Я искала слова, чтобы выразить это новое ощущение и нашла их в то лето в псалмах Давида. С тех пор я не знаю ничего, что лучше выразило бы ощущение Жизни Высшей и Вечной, огромной, наполняющей Вселенную, к которой и моя маленькая жизнь принадлежит крошечной пылинкой.
Давид пел, его сердце было раскрыто и трепетало, как натянутая струна. Его слова – живой неподдельный огонь, не охлажденный рассудком, не залитый холодной водой философии. Он радуется жизни вокруг, и видит в ней Бога. Молит Его о помощи, когда силы его иссякли. Раскрывает перед Ним свои слабости, заблуждения, грехи. Кается в собственном несовершенстве, в своем ничтожестве, сознавая себя пылинкой праха перед огромной мудростью Вселенной. И бесконечно благодарит и славит Бога, дающего человеку все богатство мира вокруг, руку помощи в беде, свет правды в душе.
Нигде еще не нашла я слов сильнее, чем в псалмах. Это горячая поэзия очищает, дает силы, рождает надежду в мрачные минуты. Заставляет взглянуть на самое себя критически, осудить себя и слезами омыть собственное сердце от заблуждений. Это неостывающий огонь любви, благодарности, смирения и правды.
Теперь я иначе читала Толстого и Достоевского. Какой глубокий смысл открывался мне в «Бесах», в поучениях старца Зосимы… Толстой стал мне еще ближе. Я поняла теперь – почему.
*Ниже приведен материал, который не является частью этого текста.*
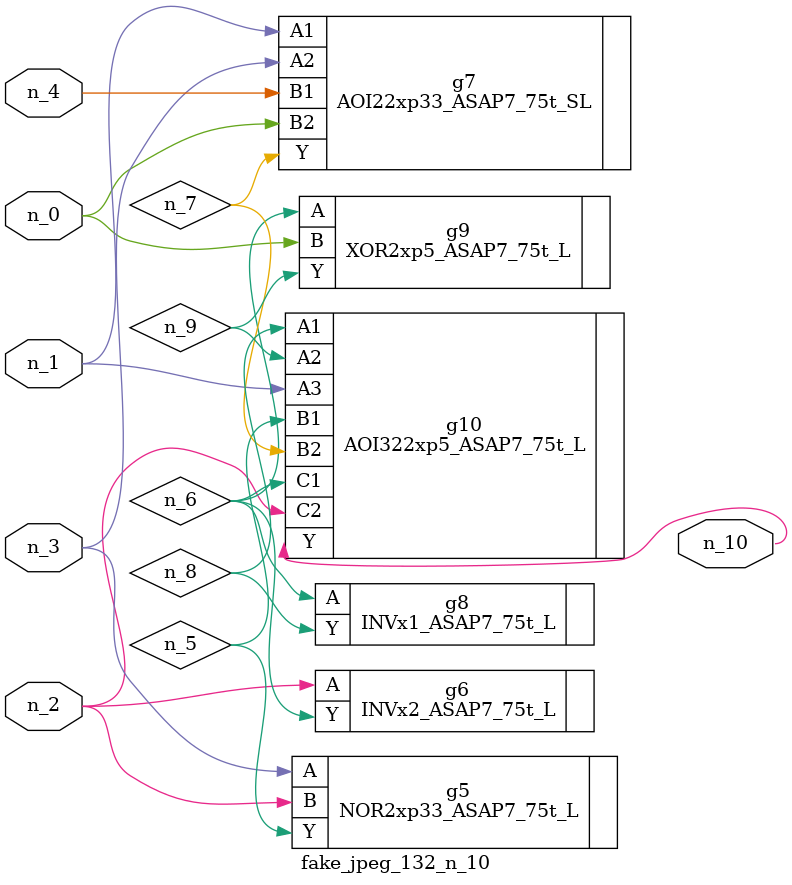
<source format=v>
module fake_jpeg_132_n_10 (n_3, n_2, n_1, n_0, n_4, n_10);

input n_3;
input n_2;
input n_1;
input n_0;
input n_4;

output n_10;

wire n_8;
wire n_9;
wire n_6;
wire n_5;
wire n_7;

NOR2xp33_ASAP7_75t_L g5 ( 
.A(n_3),
.B(n_2),
.Y(n_5)
);

INVx2_ASAP7_75t_L g6 ( 
.A(n_2),
.Y(n_6)
);

AOI22xp33_ASAP7_75t_SL g7 ( 
.A1(n_1),
.A2(n_3),
.B1(n_4),
.B2(n_0),
.Y(n_7)
);

INVx1_ASAP7_75t_L g8 ( 
.A(n_6),
.Y(n_8)
);

AOI322xp5_ASAP7_75t_L g10 ( 
.A1(n_8),
.A2(n_9),
.A3(n_1),
.B1(n_5),
.B2(n_7),
.C1(n_6),
.C2(n_2),
.Y(n_10)
);

XOR2xp5_ASAP7_75t_L g9 ( 
.A(n_6),
.B(n_0),
.Y(n_9)
);


endmodule
</source>
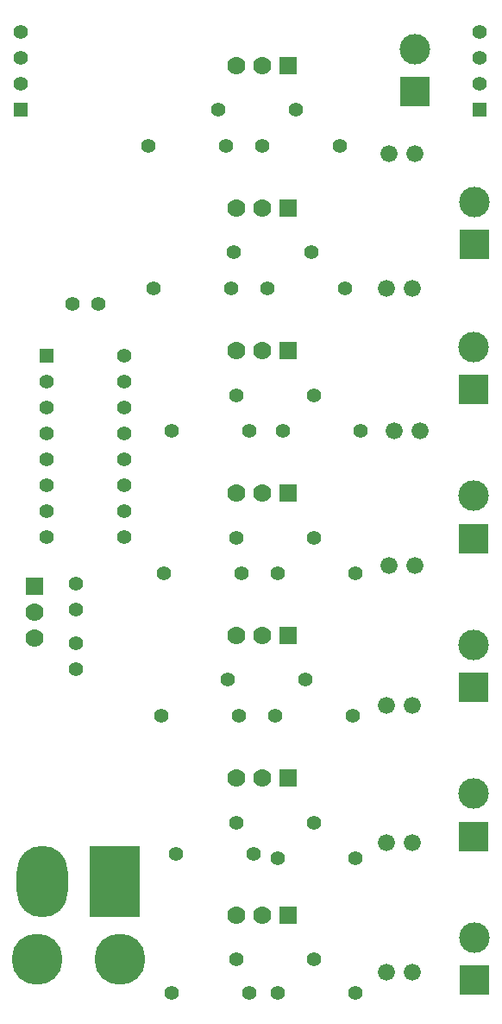
<source format=gts>
%FSLAX46Y46*%
G04 Gerber Fmt 4.6, Leading zero omitted, Abs format (unit mm)*
G04 Created by KiCad (PCBNEW (2014-jan-25)-product) date Mon 14 Jul 2014 13:54:19 BST*
%MOMM*%
G01*
G04 APERTURE LIST*
%ADD10C,0.100000*%
%ADD11R,1.397000X1.397000*%
%ADD12C,1.397000*%
%ADD13C,1.778000*%
%ADD14R,1.778000X1.778000*%
%ADD15C,1.676400*%
%ADD16R,5.000000X7.000000*%
%ADD17O,5.000000X7.000000*%
%ADD18C,5.000000*%
%ADD19R,3.000000X3.000000*%
%ADD20C,3.000000*%
G04 APERTURE END LIST*
D10*
D11*
X126365000Y-54610000D03*
D12*
X126365000Y-57150000D03*
X126365000Y-59690000D03*
X126365000Y-62230000D03*
X126365000Y-64770000D03*
X126365000Y-67310000D03*
X126365000Y-69850000D03*
X126365000Y-72390000D03*
X133985000Y-72390000D03*
X133985000Y-69850000D03*
X133985000Y-67310000D03*
X133985000Y-64770000D03*
X133985000Y-62230000D03*
X133985000Y-59690000D03*
X133985000Y-57150000D03*
X133985000Y-54610000D03*
D13*
X125222000Y-82296000D03*
X125222000Y-79756000D03*
D14*
X125222000Y-77216000D03*
D15*
X160020000Y-34798000D03*
X162560000Y-34798000D03*
X159766000Y-48006000D03*
X162306000Y-48006000D03*
X160528000Y-61976000D03*
X163068000Y-61976000D03*
X160020000Y-75184000D03*
X162560000Y-75184000D03*
X159766000Y-88900000D03*
X162306000Y-88900000D03*
X159766000Y-102362000D03*
X162306000Y-102362000D03*
X159766000Y-115062000D03*
X162306000Y-115062000D03*
D12*
X129286000Y-85344000D03*
X129286000Y-82804000D03*
X129286000Y-76962000D03*
X129286000Y-79502000D03*
X128905000Y-49530000D03*
X131445000Y-49530000D03*
D16*
X133096000Y-106172000D03*
D17*
X125984000Y-106172000D03*
D18*
X133604000Y-113792000D03*
X125476000Y-113792000D03*
D11*
X123825000Y-30480000D03*
D12*
X123825000Y-27940000D03*
X123825000Y-25400000D03*
X123825000Y-22860000D03*
D11*
X168910000Y-30480000D03*
D12*
X168910000Y-27940000D03*
X168910000Y-25400000D03*
X168910000Y-22860000D03*
D13*
X145034000Y-26162000D03*
X147574000Y-26162000D03*
D14*
X150114000Y-26162000D03*
D13*
X145034000Y-40132000D03*
X147574000Y-40132000D03*
D14*
X150114000Y-40132000D03*
D13*
X145034000Y-54102000D03*
X147574000Y-54102000D03*
D14*
X150114000Y-54102000D03*
D13*
X145034000Y-68072000D03*
X147574000Y-68072000D03*
D14*
X150114000Y-68072000D03*
D13*
X145034000Y-82042000D03*
X147574000Y-82042000D03*
D14*
X150114000Y-82042000D03*
D13*
X145034000Y-96012000D03*
X147574000Y-96012000D03*
D14*
X150114000Y-96012000D03*
D13*
X145034000Y-109474000D03*
X147574000Y-109474000D03*
D14*
X150114000Y-109474000D03*
D12*
X143256000Y-30480000D03*
X150876000Y-30480000D03*
X144018000Y-34036000D03*
X136398000Y-34036000D03*
X144780000Y-44450000D03*
X152400000Y-44450000D03*
X144526000Y-48006000D03*
X136906000Y-48006000D03*
X145034000Y-58547000D03*
X152654000Y-58547000D03*
X146304000Y-61976000D03*
X138684000Y-61976000D03*
X145034000Y-72517000D03*
X152654000Y-72517000D03*
X145542000Y-75946000D03*
X137922000Y-75946000D03*
X145034000Y-100457000D03*
X152654000Y-100457000D03*
X146685000Y-103505000D03*
X139065000Y-103505000D03*
X145034000Y-113792000D03*
X152654000Y-113792000D03*
X146304000Y-117094000D03*
X138684000Y-117094000D03*
X144145000Y-86360000D03*
X151765000Y-86360000D03*
X145288000Y-89916000D03*
X137668000Y-89916000D03*
X155194000Y-34036000D03*
X147574000Y-34036000D03*
X155702000Y-48006000D03*
X148082000Y-48006000D03*
X157226000Y-61976000D03*
X149606000Y-61976000D03*
X156718000Y-75946000D03*
X149098000Y-75946000D03*
X156464000Y-89916000D03*
X148844000Y-89916000D03*
X156718000Y-103886000D03*
X149098000Y-103886000D03*
X156718000Y-117094000D03*
X149098000Y-117094000D03*
D19*
X162560000Y-28770000D03*
D20*
X162560000Y-24570000D03*
D19*
X168402000Y-43756000D03*
D20*
X168402000Y-39556000D03*
D19*
X168275000Y-57980000D03*
D20*
X168275000Y-53780000D03*
D19*
X168275000Y-72585000D03*
D20*
X168275000Y-68385000D03*
D19*
X168275000Y-87190000D03*
D20*
X168275000Y-82990000D03*
D19*
X168275000Y-101795000D03*
D20*
X168275000Y-97595000D03*
D19*
X168402000Y-115892000D03*
D20*
X168402000Y-111692000D03*
M02*

</source>
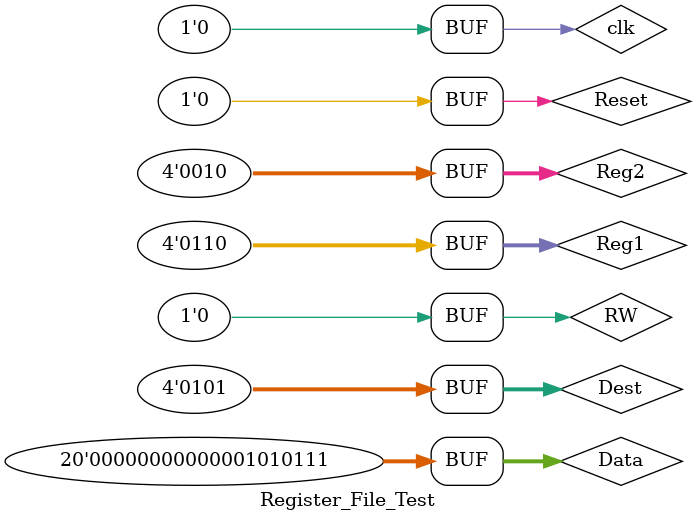
<source format=v>
`timescale 1ns / 1ps


module Register_File_Test;

	// Inputs
	reg clk;
	reg RW;
	reg [3:0] Dest;
	reg [19:0] Data;
	reg Reset;
	reg [3:0] Reg1;
	reg [3:0] Reg2;

	// Outputs
	wire [19:0] out_reg1;
	wire [19:0] out_reg2;

	// Instantiate the Unit Under Test (UUT)
	Register_File uut (
		.clk(clk), 
		.RW(RW), 
		.Dest(Dest), 
		.Data(Data), 
		.Reset(Reset), 
		.Reg1(Reg1), 
		.Reg2(Reg2), 
		.out_reg1(out_reg1), 
		.out_reg2(out_reg2)
	);

	initial begin
		// Initialize Inputs
		clk = 0;
		RW = 0;
		Dest = 4'b0101;
		Data = 20'b00000000000001010110;
		Reset = 0;
		Reg1 = 4'b0110;
		Reg2 = 4'b0010;

		// Wait 100 ns for global reset to finish
		#100;
        
		// Add stimulus here
		clk = 1;
		RW = 1;
		Dest = 4'b0101;
		Data = 20'b00000000000001010110;
		Reset = 0;
		Reg1 = 4'b0110;
		Reg2 = 4'b0010;
		
		#100;
		
		clk = 0;
		RW = 0;
		Dest = 4'b0101;
		Data = 20'b00000000000001010110;
		Reset = 1;
		Reg1 = 4'b0110;
		Reg2 = 4'b0010;
		
		#100;
		
		clk = 1;
		RW = 1;
		Dest = 4'b0101;
		Data = 20'b00000000000001010110;
		Reset = 0;
		Reg1 = 4'b0110;
		Reg2 = 4'b0010;
		
		#100;
		
		clk = 0;
		RW = 0;
		Dest = 4'b0101;
		Data = 20'b00000000000001010111;
		Reset = 0;
		Reg1 = 4'b0110;
		Reg2 = 4'b0010;
		
		#100;
	end
      
endmodule


</source>
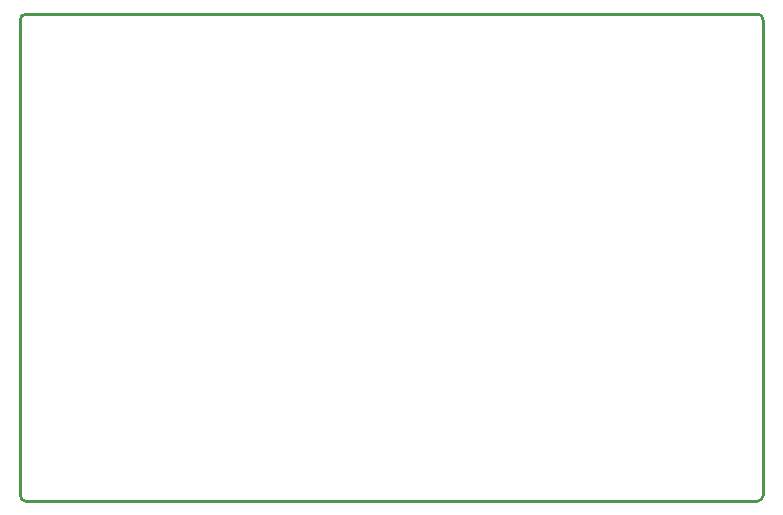
<source format=gko>
G04 Layer: BoardOutline*
G04 EasyEDA v6.4.20.6, 2021-07-29T18:27:26+02:00*
G04 b234656e15784b60829a7703d43b9120,4245c91a3b6e4cf7aa995480f5c7e4a3,10*
G04 Gerber Generator version 0.2*
G04 Scale: 100 percent, Rotated: No, Reflected: No *
G04 Dimensions in millimeters *
G04 leading zeros omitted , absolute positions ,4 integer and 5 decimal *
%FSLAX45Y45*%
%MOMM*%

%ADD10C,0.2540*%
D10*
X6122200Y10924499D02*
G01*
X-68099Y10924499D01*
X-118099Y10974499D02*
G01*
X-118099Y14999500D01*
X6172200Y14999500D02*
G01*
X6172200Y10974499D01*
X-68099Y15049500D02*
G01*
X6122200Y15049500D01*
G75*
G01*
X6122200Y15049500D02*
G02*
X6172200Y14999500I0J-50000D01*
G75*
G01*
X6172200Y10974499D02*
G02*
X6122200Y10924499I-50000J0D01*
G75*
G01*
X-68100Y10924499D02*
G02*
X-118100Y10974499I0J50000D01*
G75*
G01*
X-118100Y14999500D02*
G02*
X-68100Y15049500I50000J0D01*

%LPD*%
M02*

</source>
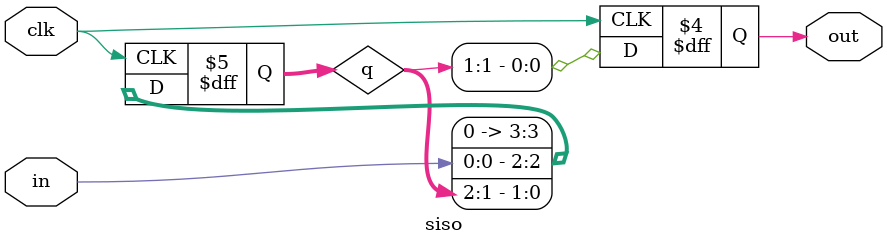
<source format=v>
`timescale 1ns / 1ps
module siso(
    input in,
    input clk,
    output reg out
    );

	reg [3:0] q;
	initial
		q = 0;
	always@ (negedge clk) begin
		q[3] = in;
		q = q >> 1;
		out = q[0];
	end

endmodule

</source>
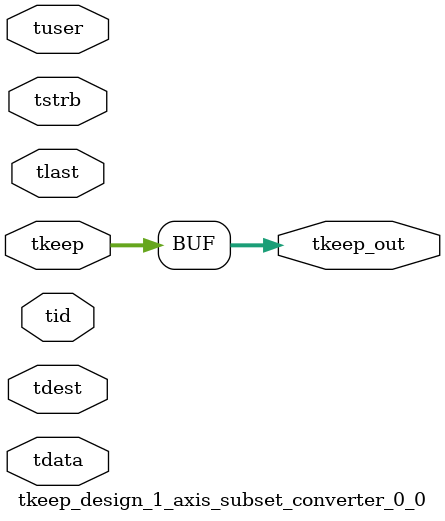
<source format=v>


`timescale 1ps/1ps

module tkeep_design_1_axis_subset_converter_0_0 #
(
parameter C_S_AXIS_TDATA_WIDTH = 32,
parameter C_S_AXIS_TUSER_WIDTH = 0,
parameter C_S_AXIS_TID_WIDTH   = 0,
parameter C_S_AXIS_TDEST_WIDTH = 0,
parameter C_M_AXIS_TDATA_WIDTH = 32
)
(
input  [(C_S_AXIS_TDATA_WIDTH == 0 ? 1 : C_S_AXIS_TDATA_WIDTH)-1:0     ] tdata,
input  [(C_S_AXIS_TUSER_WIDTH == 0 ? 1 : C_S_AXIS_TUSER_WIDTH)-1:0     ] tuser,
input  [(C_S_AXIS_TID_WIDTH   == 0 ? 1 : C_S_AXIS_TID_WIDTH)-1:0       ] tid,
input  [(C_S_AXIS_TDEST_WIDTH == 0 ? 1 : C_S_AXIS_TDEST_WIDTH)-1:0     ] tdest,
input  [(C_S_AXIS_TDATA_WIDTH/8)-1:0 ] tkeep,
input  [(C_S_AXIS_TDATA_WIDTH/8)-1:0 ] tstrb,
input                                                                    tlast,
output [(C_M_AXIS_TDATA_WIDTH/8)-1:0 ] tkeep_out
);

assign tkeep_out = {tkeep[3:0]};

endmodule


</source>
Весной 1962 года я крестилась в православной церкви в Москве, потому что я хотела приобщиться к тем, кто верует. Я чувствовала эту потребность сердцем: догматы мало что значили для меня. Благодаря моим друзьям мне выпало счастье встретиться с одним из лучших московских священников. Его уже нет в живых, и с тех пор я не видела никого, кто служил бы так проникновенно и просто, кто говорил бы с прихожанами так, как это делал отец Николай.
Он был строг, и не скрывал этого. Говорил о жизни повседневным будничным языком, без елея, без стремления во что бы то ни стало оправдать ошибку, без попыток сделки с совестью. Не нравится – уходи. Иди к другому, кто оправдает все твои грехи, все простит и очистит твою совесть от мучений. Отец Николай этого не делал. Взгляд его был пронзителен. Он был суров, как сама правда, не терпящая уловок, и в этом была его милость и великая помощь. От него нельзя было увернуться.
Московские духовные власти относились к нему плохо. Не разрешили даже похоронить его возле той маленькой церкви около Донского собора, где он служил. Очевидно, он перед властями голову не клонил. Он отлично понимал, что принимая крещение, я нарушаю правила партии, что это опасно для меня и для него, и потому не занес мое имя в церковную книгу.